■ REQUEST
The expected output is the full set of entries, retyped verbatim, pictures excluded.

===============

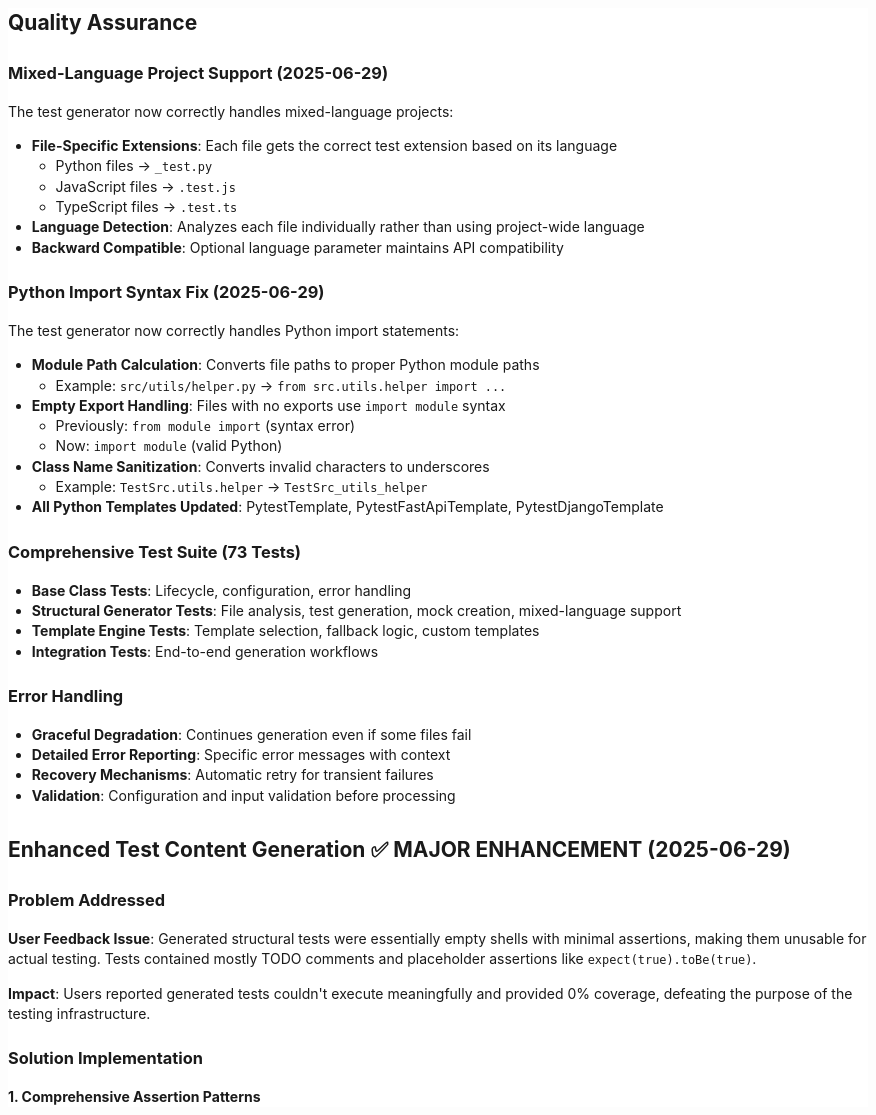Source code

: ## Quality Assurance

### Mixed-Language Project Support (2025-06-29)
The test generator now correctly handles mixed-language projects:
- **File-Specific Extensions**: Each file gets the correct test extension based on its language
  - Python files → `_test.py`
  - JavaScript files → `.test.js`
  - TypeScript files → `.test.ts`
- **Language Detection**: Analyzes each file individually rather than using project-wide language
- **Backward Compatible**: Optional language parameter maintains API compatibility

### Python Import Syntax Fix (2025-06-29)
The test generator now correctly handles Python import statements:
- **Module Path Calculation**: Converts file paths to proper Python module paths
  - Example: `src/utils/helper.py` → `from src.utils.helper import ...`
- **Empty Export Handling**: Files with no exports use `import module` syntax
  - Previously: `from module import` (syntax error)
  - Now: `import module` (valid Python)
- **Class Name Sanitization**: Converts invalid characters to underscores
  - Example: `TestSrc.utils.helper` → `TestSrc_utils_helper`
- **All Python Templates Updated**: PytestTemplate, PytestFastApiTemplate, PytestDjangoTemplate

### Comprehensive Test Suite (73 Tests)
- **Base Class Tests**: Lifecycle, configuration, error handling
- **Structural Generator Tests**: File analysis, test generation, mock creation, mixed-language support
- **Template Engine Tests**: Template selection, fallback logic, custom templates
- **Integration Tests**: End-to-end generation workflows

### Error Handling
- **Graceful Degradation**: Continues generation even if some files fail
- **Detailed Error Reporting**: Specific error messages with context
- **Recovery Mechanisms**: Automatic retry for transient failures
- **Validation**: Configuration and input validation before processing

## Enhanced Test Content Generation ✅ MAJOR ENHANCEMENT (2025-06-29)

### Problem Addressed
**User Feedback Issue**: Generated structural tests were essentially empty shells with minimal assertions, making them unusable for actual testing. Tests contained mostly TODO comments and placeholder assertions like `expect(true).toBe(true)`.

**Impact**: Users reported generated tests couldn't execute meaningfully and provided 0% coverage, defeating the purpose of the testing infrastructure.

### Solution Implementation

**1. Comprehensive Assertion Patterns**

===============

■ SOLUTION FOR THIS PROBLEM
Source code

: ## Quality Assurance

### Mixed-Language Project Support (2025-06-29)
The test generator now correctly handles mixed-language projects:
- **File-Specific Extensions**: Each file gets the correct test extension based on its language
  - Python files → `_test.py`
  - JavaScript files → `.test.js`
  - TypeScript files → `.test.ts`
- **Language Detection**: Analyzes each file individually rather than using project-wide language
- **Backward Compatible**: Optional language parameter maintains API compatibility

### Python Import Syntax Fix (2025-06-29)
The test generator now correctly handles Python import statements:
- **Module Path Calculation**: Converts file paths to proper Python module paths
  - Example: `src/utils/helper.py` → `from src.utils.helper import ...`
- **Empty Export Handling**: Files with no exports use `import module` syntax
  - Previously: `from module import` (syntax error)
  - Now: `import module` (valid Python)
- **Class Name Sanitization**: Converts invalid characters to underscores
  - Example: `TestSrc.utils.helper` → `TestSrc_utils_helper`
- **All Python Templates Updated**: PytestTemplate, PytestFastApiTemplate, PytestDjangoTemplate

### Comprehensive Test Suite (73 Tests)
- **Base Class Tests**: Lifecycle, configuration, error handling
- **Structural Generator Tests**: File analysis, test generation, mock creation, mixed-language support
- **Template Engine Tests**: Template selection, fallback logic, custom templates
- **Integration Tests**: End-to-end generation workflows

### Error Handling
- **Graceful Degradation**: Continues generation even if some files fail
- **Detailed Error Reporting**: Specific error messages with context
- **Recovery Mechanisms**: Automatic retry for transient failures
- **Validation**: Configuration and input validation before processing

## Enhanced Test Content Generation ✅ MAJOR ENHANCEMENT (2025-06-29)

### Problem Addressed
**User Feedback Issue**: Generated structural tests were essentially empty shells with minimal assertions, making them unusable for actual testing. Tests contained mostly TODO comments and placeholder assertions like `expect(true).toBe(true)`.

**Impact**: Users reported generated tests couldn't execute meaningfully and provided 0% coverage, defeating the purpose of the testing infrastructure.

### Solution Implementation

**1. Comprehensive Assertion Patterns**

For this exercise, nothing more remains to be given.